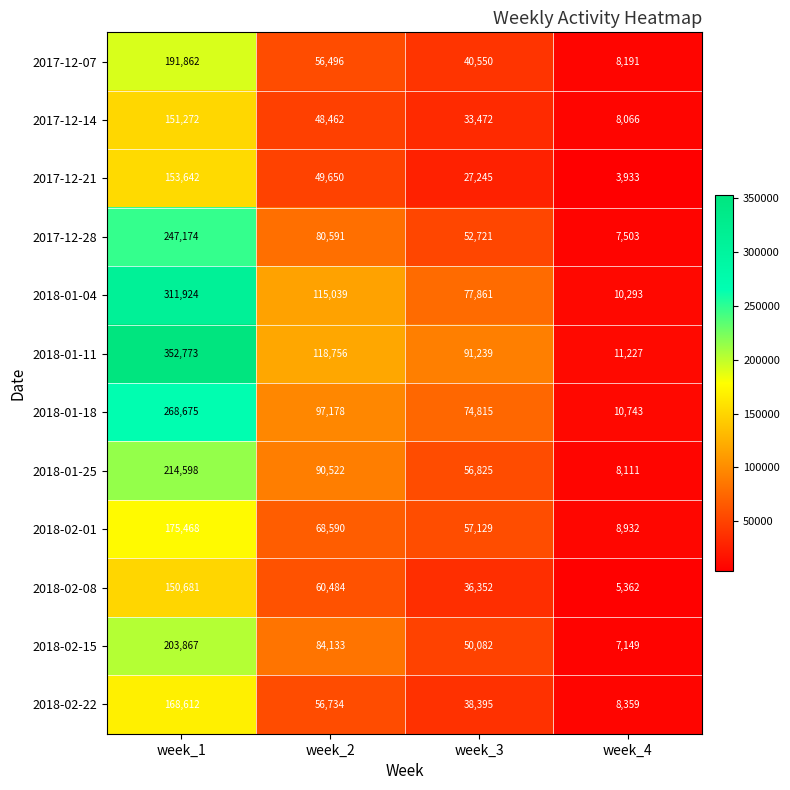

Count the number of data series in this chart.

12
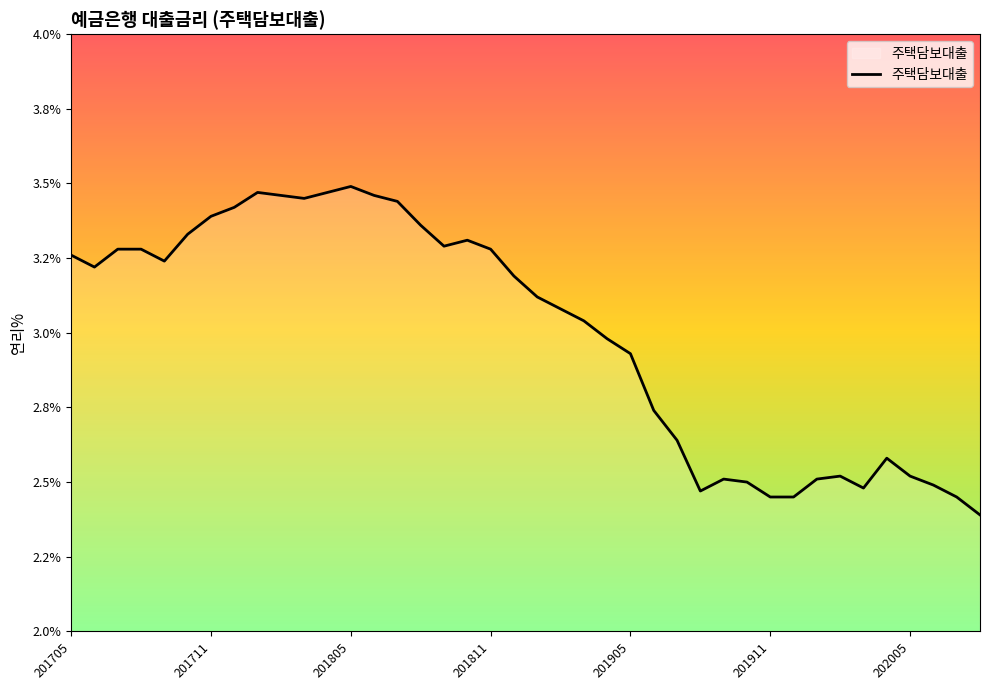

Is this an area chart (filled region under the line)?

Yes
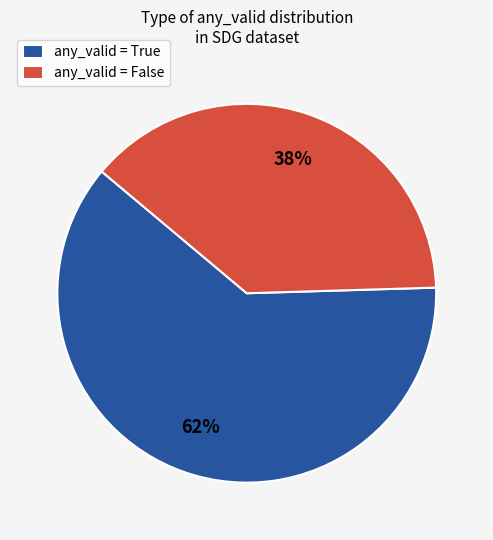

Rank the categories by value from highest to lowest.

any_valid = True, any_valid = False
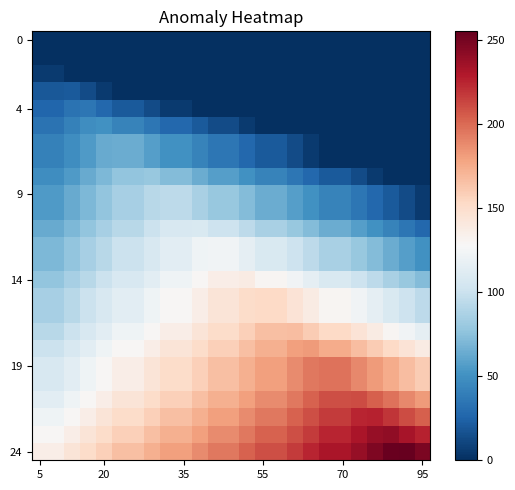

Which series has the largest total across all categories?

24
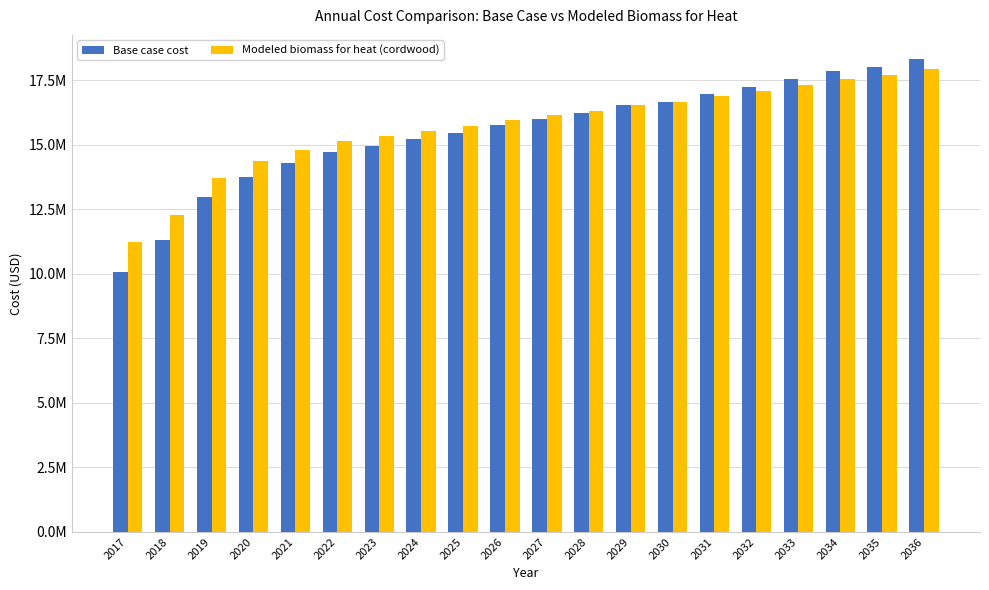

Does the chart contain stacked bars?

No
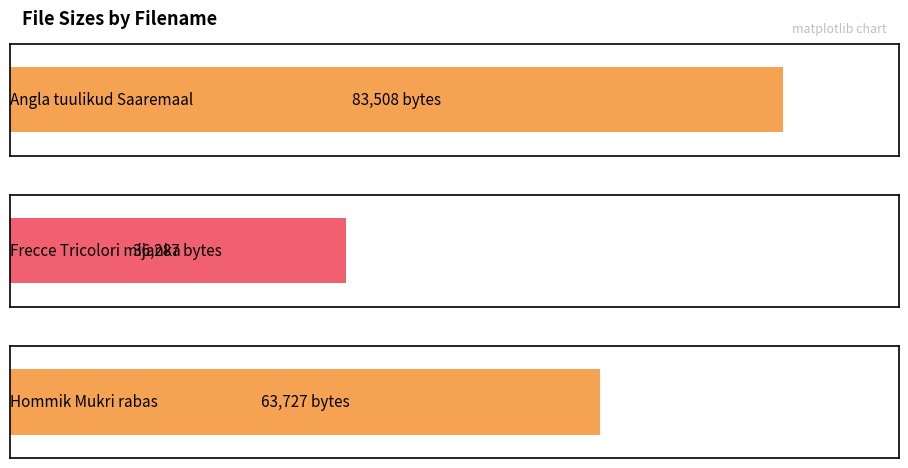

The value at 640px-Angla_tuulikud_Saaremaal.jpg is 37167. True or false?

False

================================

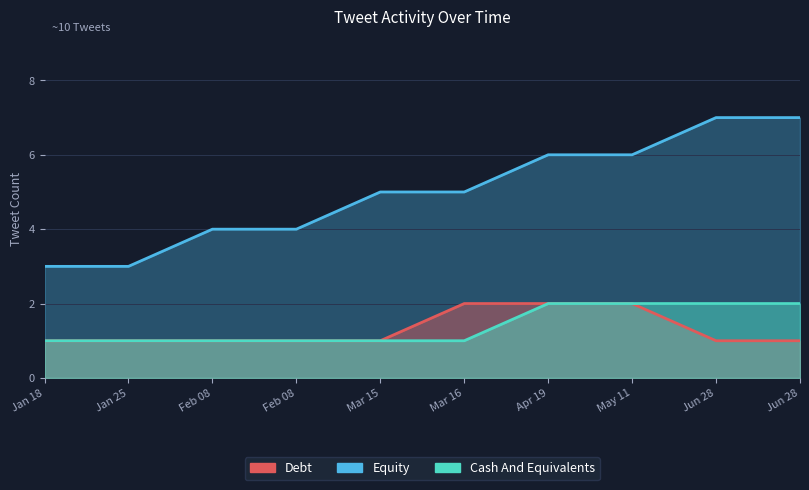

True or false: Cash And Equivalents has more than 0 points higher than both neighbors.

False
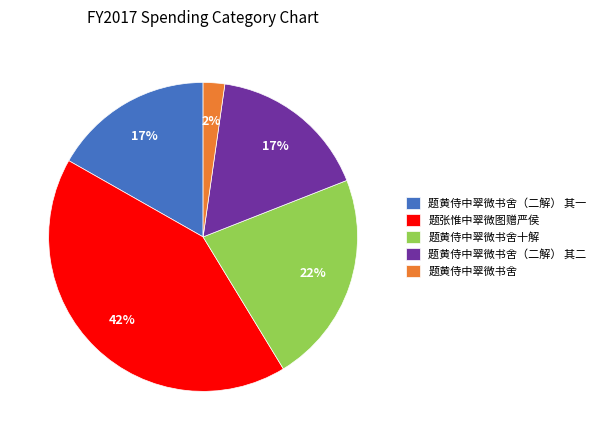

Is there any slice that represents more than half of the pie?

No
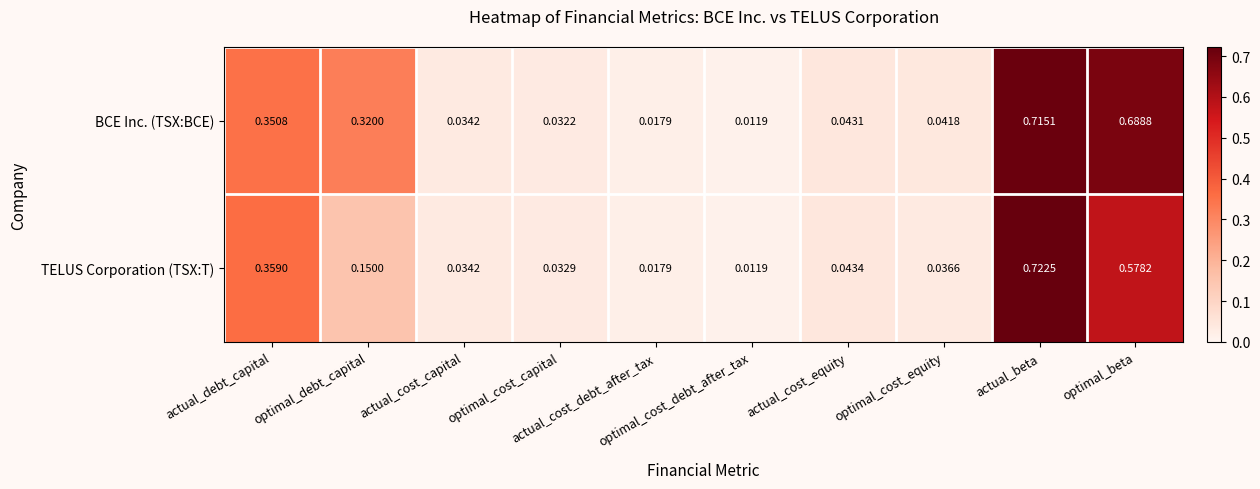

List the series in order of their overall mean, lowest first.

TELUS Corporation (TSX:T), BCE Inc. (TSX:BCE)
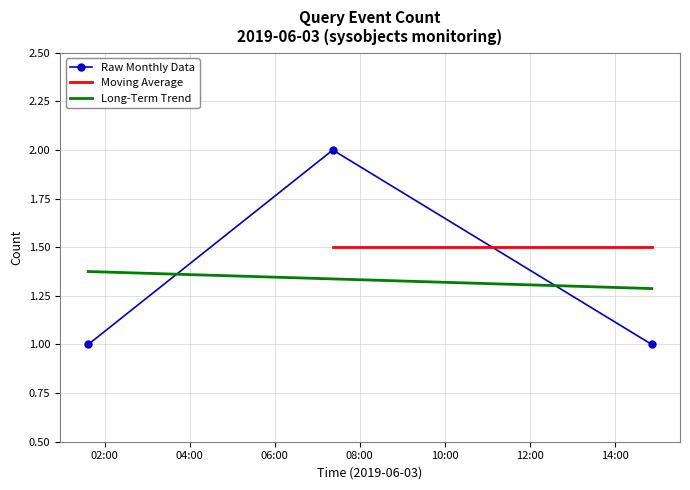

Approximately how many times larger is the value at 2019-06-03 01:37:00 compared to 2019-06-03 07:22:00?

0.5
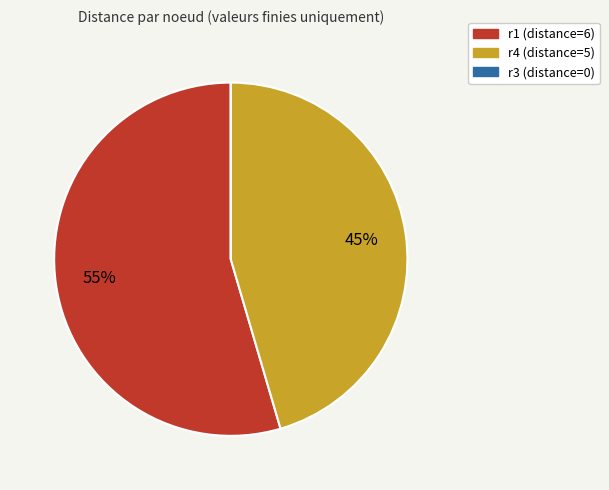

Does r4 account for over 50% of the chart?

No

================================

Extract every line from the entries above that contains the word "True".

Response to this exercise:
any_valid = True, any_valid = False
The value at 640px-Angla_tuulikud_Saaremaal.jpg is 37167. True or false?
True or false: Cash And Equivalents has more than 0 points higher than both neighbors.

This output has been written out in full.